If you always ‘sell’ like you always did,
you might just end up out of business quicker than you thought,
because there’s something going on out there:
Increasingly sales people just aren’t trusted.
Is it time to change the way you sell?
The dynamics of the seller/buyer relationship are shifting so dramatically that something has to change in the way we build our businesses. If you think about it for just a few moments, you will have to admit that you’ve noticed the change.
So what’s changed?
It started with the banking crisis; so many long established trusted pillars of the establishment dashing our faith in financial organisations that were and are still (in some cases) household names. Millions of people all over the world affected not just financially but in a way that caused them to question the trust they had in the institutions that they had been loyal customers of, sometimes for a lifetime. The hurt was deep and still is, we felt let down; betrayed by people who seemed to have no principles, no values other than to look after themselves, whatever the cost.
Gary Hamel, ranked the world’s most influential business thinker by Fortune Magazine said in a recent BBC interview that the crisis had brought the whole capitalist system into question.
That hurt and fallout is still being played out in our newspapers day by day – and now we have the news organisation, that campaigned with such pomposity against the people and institutions involved, in the news themselves. They seem to have now betrayed a trust by taking the tactics used against celebrities who might have been seen as ‘fair game’ to ordinary people who found themselves in extraordinary and often painful situations. “Is there any level they won’t stoop to for an edge in a story’ one relative of an alleged ‘hacked’ victim said on the BBC at the height of the reporting.
Even more recently and following the UK ‘riots’ one senior police officer refered to what he called a new definition of guilt - ’only admit it if you are caught’ which pervades the higheset levels of govenment and business. What about not doing ‘it’ in the first place he asked.
It seems you can’t trust anyone to be straight anymore.

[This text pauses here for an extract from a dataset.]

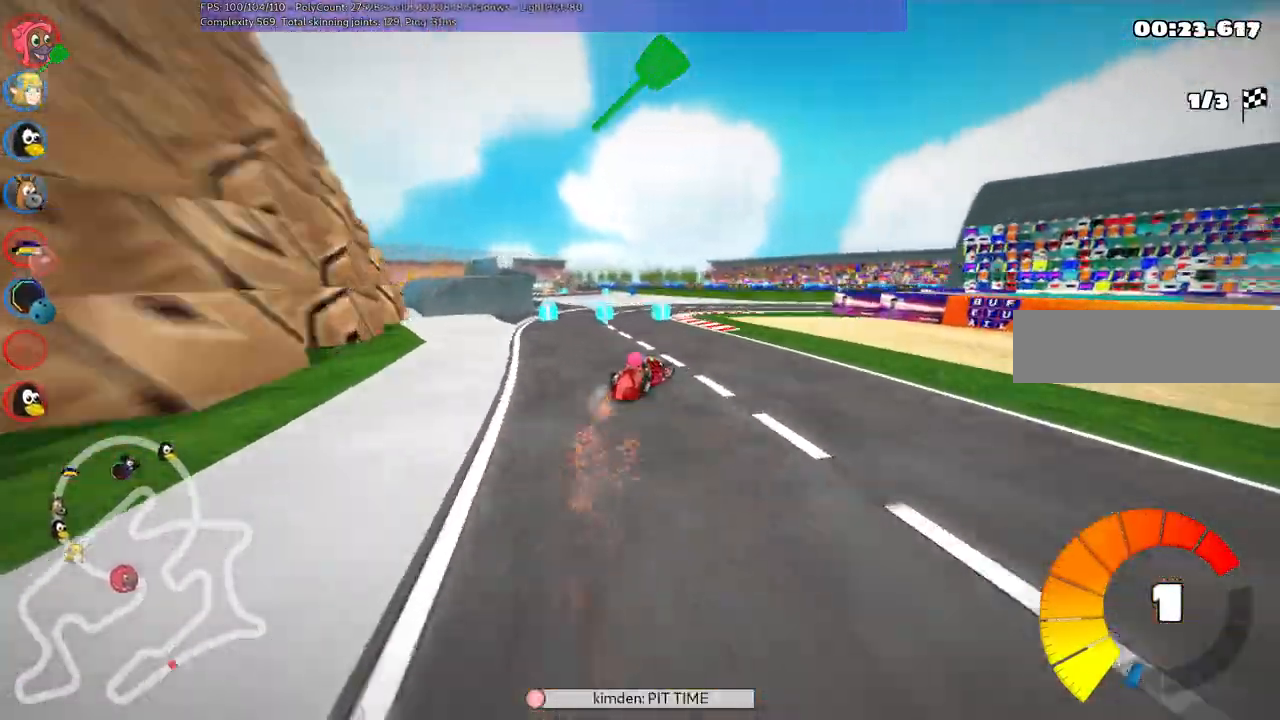
{"keys": ["n", "right", "up"]}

Sure, we’ve all learned through the hard knocks of life to have a healthy dose of cynicism but now it seems many people almost expect to be misled, expect everyone to try to get one over on them.
Why should this affect our businesses, why do we need to be aware?
Because for those of us who have to sell a service or a product there was already plenty of suspicion that people who ‘sell’ things might just say or do anything to get a sale. In fact, in an on line forum I took part in a few days ago, one sales director said:
“The job of my sales people is to make my company look good, to put a gloss on things and win business”.
It’s a view held by too many people who sell; and worse, it’s a view held by people who buy – even when the seller has the best of intentions. ‘Sales people’ just aren’t trusted.
The top earners do things differently.
I’ve worked with some of the best sales people in the world, some of the top earners. These people aren’t called salespeople; they are most often described as ‘professionals’ – skilled technical people who would hate to be thought of as sales people but never the less have to, and do win business: lots of it.
The top earners I work with don’t ‘sell’ in the stereotypical way. They have an approach to winning business that propels them to trusted advisor status. They never, ever put a gloss on things or do anything underhand. Their attitude flies in the face of everything some people think ‘sales’ is all about.
Successful sales people today take a principled approach.
I’d like to make principled selling something that you do too.
This blog is dedicated to what is now my mission – to demonstrate how a principled approach to selling can help build better, more profitable businesses in a way that both seller and buyer will always find comfortable.
Is it time to change to change the way you sell?